L’inquiétude climatique ne sauvera pas les projets d’énergies renouvelables

17/02/2026

Alors que l’inquiétude climatique bat des records en France, le déploiement des énergies renouvelables fait face à des résistances politiques paradoxales. Décryptage de la note de l’Institut Montaigne : « Dissonances politiques : de l’électeur pro-climat au vote anti-renouvelables » et solutions pour une transition désirable.

Le constat dressé par Hugo Jennepin Reyero pour l’Institut Montaigne est sans appel : le frein à la transition énergétique française n’est ni technologique, ni même majoritairement populaire. Il est politique et social. Si 84 % des Français déclarent avoir une image positive des énergies renouvelables (EnR), le débat public, lui, se crispe.

Comment expliquer ce décalage ? Et surtout, comment transformer ce soutien de principe en une adhésion massive sur le terrain ?

Le paradoxe français : inquiétude climatique vs Rejet des infrastructures

L’opinion publique française est marquée par une dualité frappante. D’un côté, 91 % des citoyens attribuent les événements extrêmes au changement climatique. De l’autre, le climat recule dans l’ordre des priorités personnelles au profit du pouvoir d’achat et de la sécurité.

La note de l’Institut Montaigne souligne que les énergies renouvelables sont devenues la « face visible » de la transition. Contrairement au nucléaire, centralisé et souvent invisible, le solaire et l’éolien s’inscrivent dans le paysage quotidien.
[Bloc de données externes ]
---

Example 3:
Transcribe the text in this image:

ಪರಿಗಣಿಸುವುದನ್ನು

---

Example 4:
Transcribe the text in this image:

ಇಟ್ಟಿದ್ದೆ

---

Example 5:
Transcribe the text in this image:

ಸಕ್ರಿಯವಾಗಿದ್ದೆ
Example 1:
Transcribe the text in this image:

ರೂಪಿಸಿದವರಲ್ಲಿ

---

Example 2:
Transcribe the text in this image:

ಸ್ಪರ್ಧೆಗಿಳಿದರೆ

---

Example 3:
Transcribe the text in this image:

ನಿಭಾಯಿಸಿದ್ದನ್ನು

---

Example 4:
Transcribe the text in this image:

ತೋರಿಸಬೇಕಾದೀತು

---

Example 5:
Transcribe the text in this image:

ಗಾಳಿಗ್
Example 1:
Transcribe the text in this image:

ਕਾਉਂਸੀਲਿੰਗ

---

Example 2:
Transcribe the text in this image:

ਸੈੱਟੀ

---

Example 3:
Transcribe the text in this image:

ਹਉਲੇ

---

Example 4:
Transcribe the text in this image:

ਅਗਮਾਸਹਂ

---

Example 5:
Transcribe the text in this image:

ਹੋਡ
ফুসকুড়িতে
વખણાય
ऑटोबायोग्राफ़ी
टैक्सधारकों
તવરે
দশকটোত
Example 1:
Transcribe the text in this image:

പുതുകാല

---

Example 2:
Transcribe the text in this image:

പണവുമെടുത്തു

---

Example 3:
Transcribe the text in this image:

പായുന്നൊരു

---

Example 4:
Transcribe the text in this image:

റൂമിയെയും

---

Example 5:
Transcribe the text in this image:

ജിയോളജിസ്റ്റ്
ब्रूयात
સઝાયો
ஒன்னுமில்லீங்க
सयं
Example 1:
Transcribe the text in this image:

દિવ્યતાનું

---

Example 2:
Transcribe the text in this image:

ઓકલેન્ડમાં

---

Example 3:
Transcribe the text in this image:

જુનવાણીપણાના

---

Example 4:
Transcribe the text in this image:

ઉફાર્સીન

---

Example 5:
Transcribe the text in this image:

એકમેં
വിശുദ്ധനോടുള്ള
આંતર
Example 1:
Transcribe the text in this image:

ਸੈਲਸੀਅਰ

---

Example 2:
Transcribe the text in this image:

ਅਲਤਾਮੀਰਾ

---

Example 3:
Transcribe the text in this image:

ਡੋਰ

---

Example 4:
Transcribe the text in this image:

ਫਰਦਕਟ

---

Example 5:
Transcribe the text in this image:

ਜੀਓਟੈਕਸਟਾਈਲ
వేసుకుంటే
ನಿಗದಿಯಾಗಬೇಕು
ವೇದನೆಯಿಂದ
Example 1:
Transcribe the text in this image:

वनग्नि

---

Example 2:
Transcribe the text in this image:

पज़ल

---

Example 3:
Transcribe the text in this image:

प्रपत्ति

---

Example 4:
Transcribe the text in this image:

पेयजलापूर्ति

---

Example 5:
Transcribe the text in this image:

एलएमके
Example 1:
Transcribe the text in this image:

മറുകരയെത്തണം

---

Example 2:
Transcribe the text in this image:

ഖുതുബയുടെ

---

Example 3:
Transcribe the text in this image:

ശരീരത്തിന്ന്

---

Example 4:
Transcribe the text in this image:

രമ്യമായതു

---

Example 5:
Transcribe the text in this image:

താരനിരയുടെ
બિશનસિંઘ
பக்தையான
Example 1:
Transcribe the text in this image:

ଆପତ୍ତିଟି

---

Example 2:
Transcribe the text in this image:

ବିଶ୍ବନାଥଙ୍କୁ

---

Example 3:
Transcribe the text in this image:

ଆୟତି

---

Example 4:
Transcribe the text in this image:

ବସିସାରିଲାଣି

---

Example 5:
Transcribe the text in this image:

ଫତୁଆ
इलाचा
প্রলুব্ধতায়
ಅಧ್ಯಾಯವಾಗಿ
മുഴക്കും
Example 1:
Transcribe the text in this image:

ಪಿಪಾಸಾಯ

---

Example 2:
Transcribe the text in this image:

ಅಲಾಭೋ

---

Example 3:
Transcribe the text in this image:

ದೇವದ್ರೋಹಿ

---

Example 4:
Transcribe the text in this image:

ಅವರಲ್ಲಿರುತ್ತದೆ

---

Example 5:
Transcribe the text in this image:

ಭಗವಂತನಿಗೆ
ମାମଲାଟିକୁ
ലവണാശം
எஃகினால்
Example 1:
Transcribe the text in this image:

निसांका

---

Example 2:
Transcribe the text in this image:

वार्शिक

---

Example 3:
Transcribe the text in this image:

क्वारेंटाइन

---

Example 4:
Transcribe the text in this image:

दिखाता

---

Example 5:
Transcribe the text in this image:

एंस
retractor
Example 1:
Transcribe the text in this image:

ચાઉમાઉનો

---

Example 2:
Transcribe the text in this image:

Cette visibilité, combinée à une perception de « transition subie » (injonction descendante), crée un terrain fertile pour le discours de rejet, souvent amplifié par des clivages partisans qui ne reflètent pas l’opinion de la majorité.

Le solaire : de la cause morale au bouclier économique

Pour lever ces blocages, l’Institut Montaigne propose un changement de logiciel : passer d’une écologie de la morale à une écologie de la promesse tangible. Chez les acteurs du solaire, cette analyse confirme une intuition de terrain : l’acceptabilité ne se gagne plus sur les rapports du GIEC, mais sur la compétitivité du prix de l’électricité.

1. La souveraineté comme levier d’adhésion

Le solaire est l’énergie la plus rapide à déployer pour réduire notre dépendance aux hydrocarbures importés. Produire notre électricité sur le sol national, c’est protéger notre balance commerciale et stabiliser durablement les coûts de production.

2. Le partage de la valeur locale

Le rapport souligne que la proximité d’une installation améliore souvent l’opinion que l’on en a. Pourquoi ? Parce que le projet devient concret. En développant des modèles de vente directe (PPA) et d’autoconsommation collective, la filière solaire permet de répercuter la baisse du LCOE (coût actualisé de l’énergie) directement sur la facture des ménages et des entreprises locales.

3. Une gouvernance partagée

La transition doit cesser d’être perçue comme un « plan jacobin » descendant. L’avenir appartient aux projets qui intègrent les territoires dès leur genèse, transformant une infrastructure subie en un actif stratégique pour la commune.

Réconcilier fin du monde et fin du mois

La transition énergétique n’est pas un luxe pour les périodes de calme économique. C’est, au contraire, l’armure de notre économie face à la volatilité des marchés mondiaux. En liant systématiquement déploiement solaire et gain de pouvoir d’achat, la France peut transformer sa trajectoire écologique en un véritable projet de puissance partagé.

Le take-away de Tous Solaires

 Pour sortir de l’impasse politique identifiée par l’Institut Montaigne, nous préconisons trois axes majeurs :

1. Désidéologiser le débat : rappeler que le solaire est un outil pragmatique de compétitivité industrielle et non un simple marqueur politique.

2. Indexer l’acceptabilité sur le prix : généraliser les modèles permettant aux riverains et aux PME de bénéficier directement de l’électricité produite localement à prix coûtant.

3. Accélérer par la preuve : multiplier les projets hybrides (agrivoltaïsme, ombrières) qui apportent une double valeur ajoutée (agricole/énergétique) sans conflit d’usage.

La transition ne sera pas acceptée parce qu’elle est nécessaire, mais parce qu’elle est désirable et protectrice.

Sources :

  • Institut Montaigne : « Dissonances politiques : de l’électeur pro-climat au vote anti-renouvelables », par Hugo Jennepin Reyero (Février 2026).

  • Obs’Cop 2025 – EDF / Enquêtes d’opinion sur le climat.